Exactly reproduce the entries, dropping any pictures from your copy.

BEGIN RECORDS PROVIDED

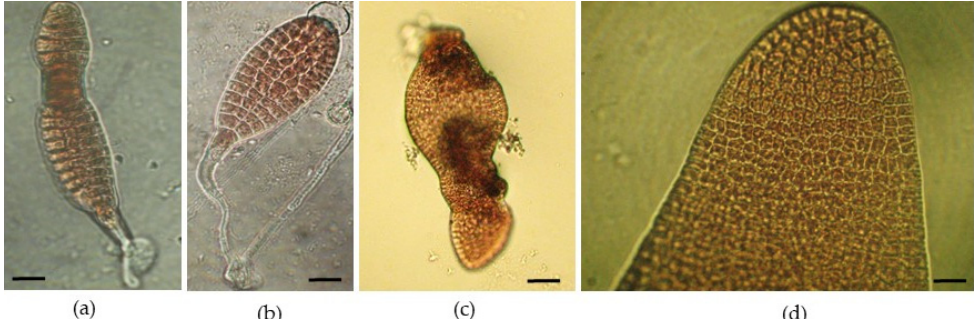
Figure 2. ( a ) Cell division of young blade (scale bar: 50 μ m); ( b , c ) proliferation of young foliose thalli with long rhizoids (scale bar: 50 μ m); ( d ) details of the apical part of young thallus (scale bar: 20 μ m).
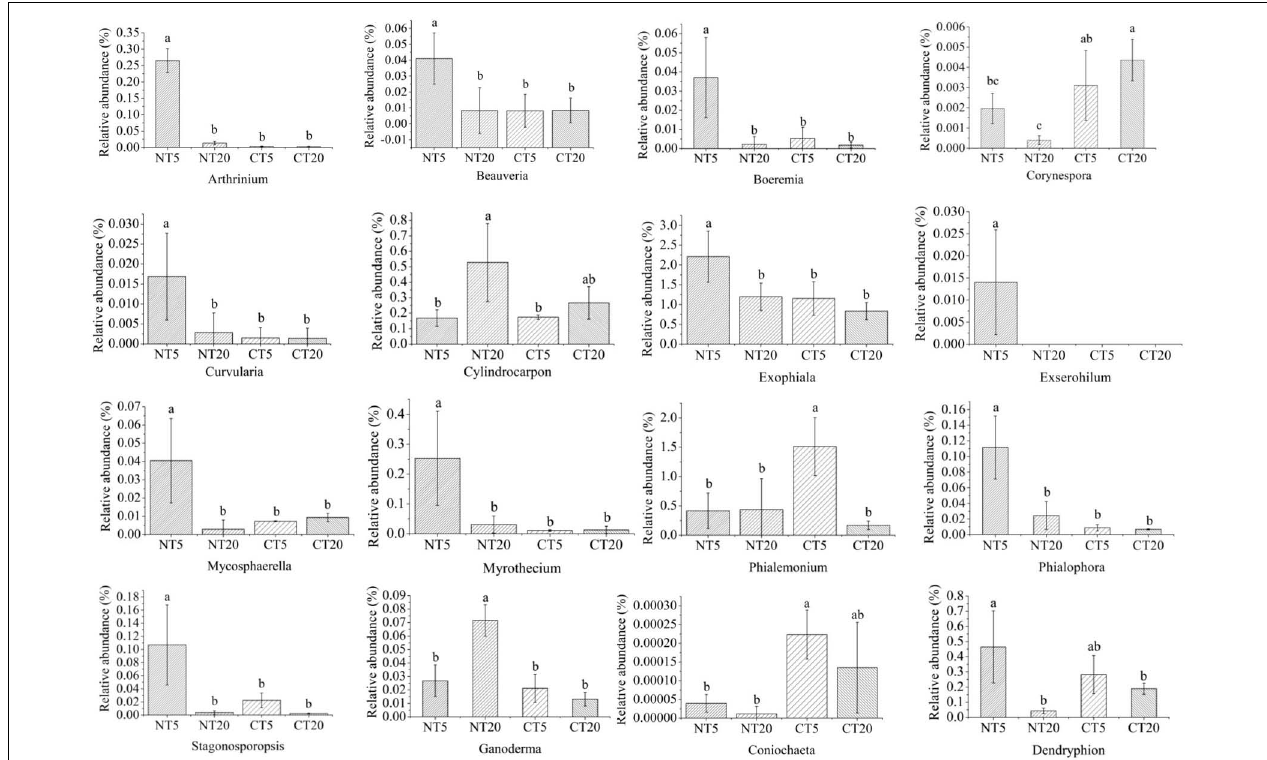
FIGURE 3 | Relative abundance of soil potential pathogens fungi under NT and CT. Different small letters indicated difference between different treatments ( P < 0.05).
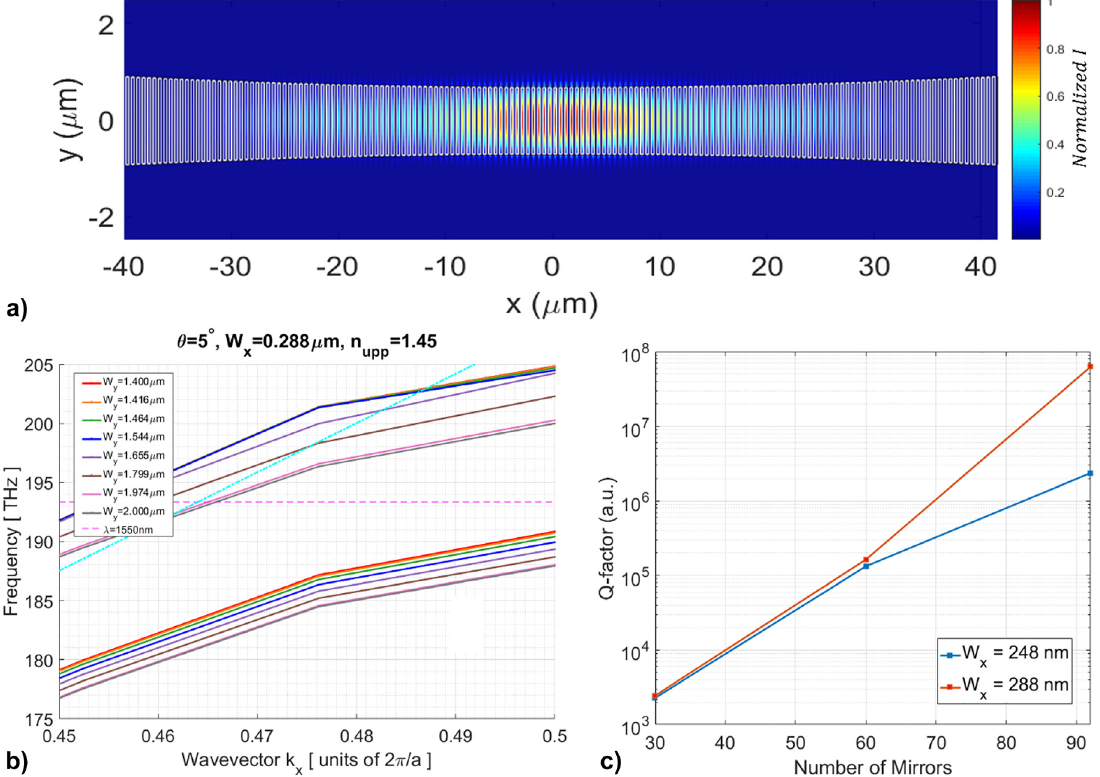
Figure 3: PhC cavity design, (a) Calculated 1D PhC cavity optical resonance for the configuration with one of the tightest optical confinement with silica cladding case and quadratic tapering with normalised intensity, achieving a Q-factor of ∼ 70 M, (b) photonic band diagram of the silica cladded 1D PhC cavity, turquoise dashed line corresponds to the silica light-lines, (c) Calculated Q-factors against the numbers of mirrors (periods of the 1D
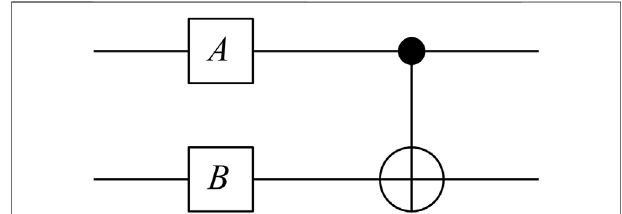
Table 2 . Note that the total probabilities of obtaining B yes or no are the same as in Table 1 for the case where question A is followed by B . Similar calculations can be made with the order of questions reversed, by inverting the C-NOT gate so that the second qubit acts as the control and updating A as R φ and B as R ( θ − φ ) .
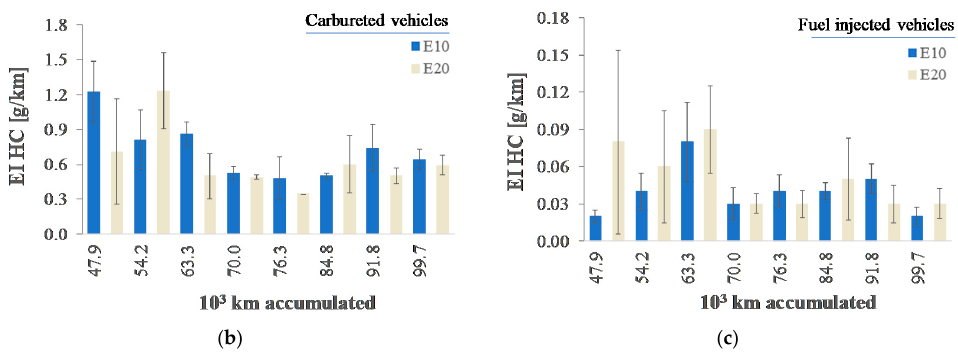
Figure 8. HC emission indexes obtained from ( a ) Our analytical model for engines; ( b ) Carbureted and ( c ) Fuel-injected vehicles following the NEDC on a chassis dynamometer every 10,000 km of operation .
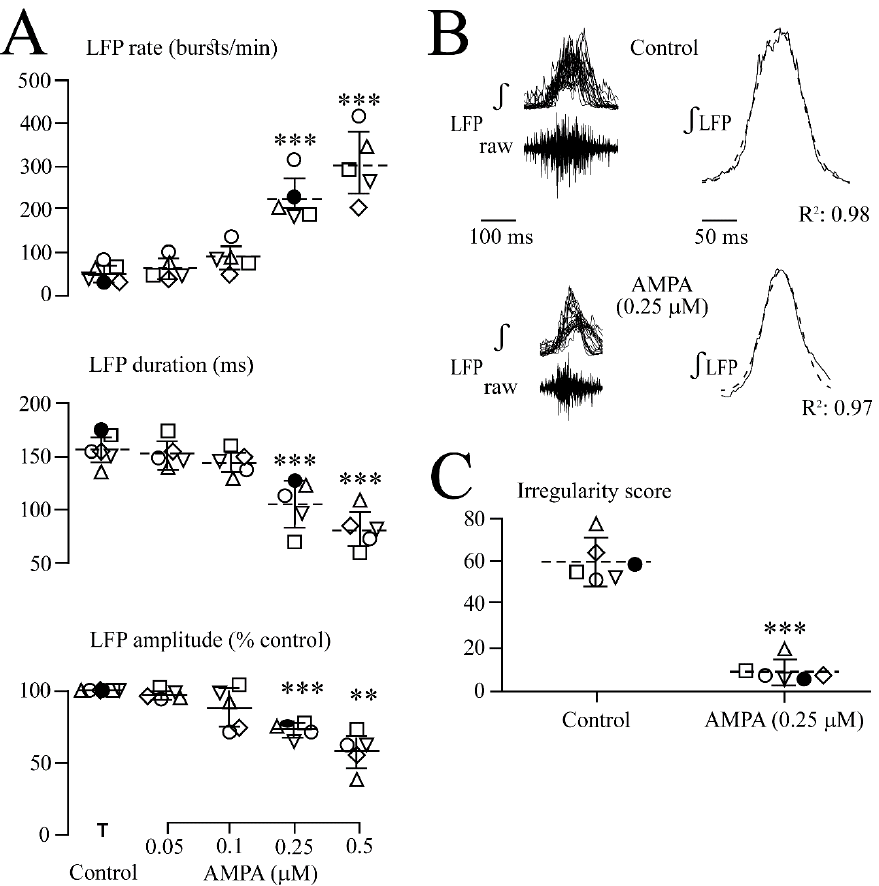
Figure 2. Quantification of AMPA effects on LFP. ( A ) Analysis in five slices (each represented by the same symbol) revealed that the LFP burst rate (upper plots) increased and single event duration (middle plots) and integrated trace amplitude (lower plots) decreased at 0.25 and 0.5 µM. ( B ) Overlay and subsequent averaging of five subsequent bursts from four of the slices in ( A ) revealed a bell- shaped LFP envelope during both the control and 0.25 µM AMPA with a Gaussian fit of R 2 = 0.98 and R 2 = 0.97, respectively. ( C ) In six different slices (each represented by the same symbol), 0.25 µM AMPA reduced the irregularity score indicating that rhythm became more regular. The lines indicate mean values (dotted line) ± SD (solid lines); significance (** p < 0.01, *** p < 0.001) was determined with one-way ANOVA with Dunnett’s post-test in ( A ) (F(1, 5) = 29.64, p < 0.0001) (upper plots), (F(1, 5) = 20.42, p < 0.0001) (middle plots) and (F(1, 5) = 20.58, p < 0.0001) (lower plots) and two-tailed paired t-test in ( C ).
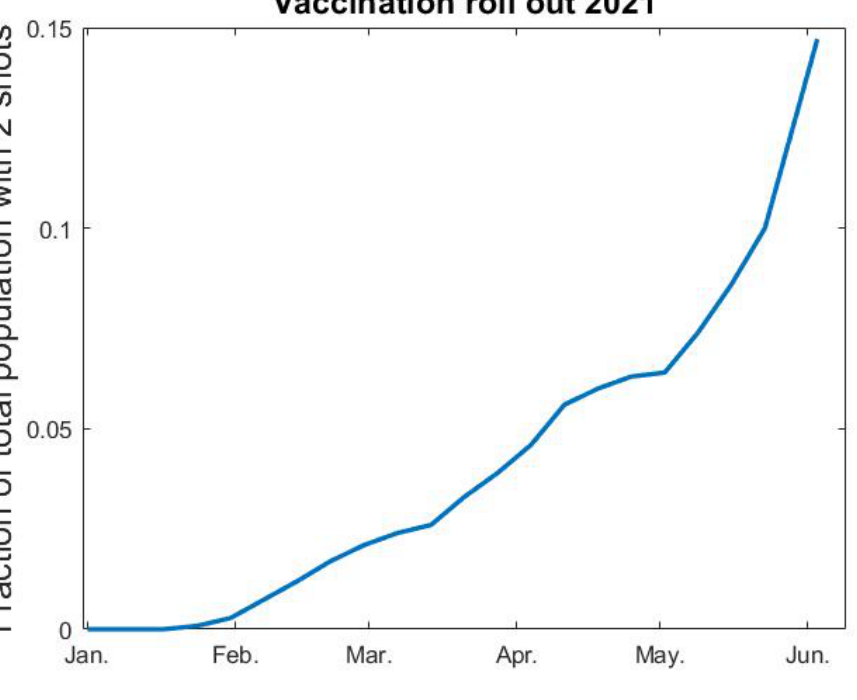
Figure A1. Fraction vaccinated v as function of time t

END RECORDS PROVIDED

ANSWER SPACE:
Figure 2. ( a ) Cell division of young blade (scale bar: 50 μ m); ( b , c ) proliferation of young foliose thalli with long rhizoids (scale bar: 50 μ m); ( d ) details of the apical part of young thallus (scale bar: 20 μ m).
FIGURE 3 | Relative abundance of soil potential pathogens fungi under NT and CT. Different small letters indicated difference between different treatments ( P < 0.05).
Figure 3: PhC cavity design, (a) Calculated 1D PhC cavity optical resonance for the configuration with one of the tightest optical confinement with silica cladding case and quadratic tapering with normalised intensity, achieving a Q-factor of ∼ 70 M, (b) photonic band diagram of the silica cladded 1D PhC cavity, turquoise dashed line corresponds to the silica light-lines, (c) Calculated Q-factors against the numbers of mirrors (periods of the 1D
Table 2 . Note that the total probabilities of obtaining B yes or no are the same as in Table 1 for the case where question A is followed by B . Similar calculations can be made with the order of questions reversed, by inverting the C-NOT gate so that the second qubit acts as the control and updating A as R φ and B as R ( θ − φ ) .
Figure 8. HC emission indexes obtained from ( a ) Our analytical model for engines; ( b ) Carbureted and ( c ) Fuel-injected vehicles following the NEDC on a chassis dynamometer every 10,000 km of operation .
Figure 2. Quantification of AMPA effects on LFP. ( A ) Analysis in five slices (each represented by the same symbol) revealed that the LFP burst rate (upper plots) increased and single event duration (middle plots) and integrated trace amplitude (lower plots) decreased at 0.25 and 0.5 µM. ( B ) Overlay and subsequent averaging of five subsequent bursts from four of the slices in ( A ) revealed a bell- shaped LFP envelope during both the control and 0.25 µM AMPA with a Gaussian fit of R 2 = 0.98 and R 2 = 0.97, respectively. ( C ) In six different slices (each represented by the same symbol), 0.25 µM AMPA reduced the irregularity score indicating that rhythm became more regular. The lines indicate mean values (dotted line) ± SD (solid lines); significance (** p < 0.01, *** p < 0.001) was determined with one-way ANOVA with Dunnett’s post-test in ( A ) (F(1, 5) = 29.64, p < 0.0001) (upper plots), (F(1, 5) = 20.42, p < 0.0001) (middle plots) and (F(1, 5) = 20.58, p < 0.0001) (lower plots) and two-tailed paired t-test in ( C ).
Figure A1. Fraction vaccinated v as function of time t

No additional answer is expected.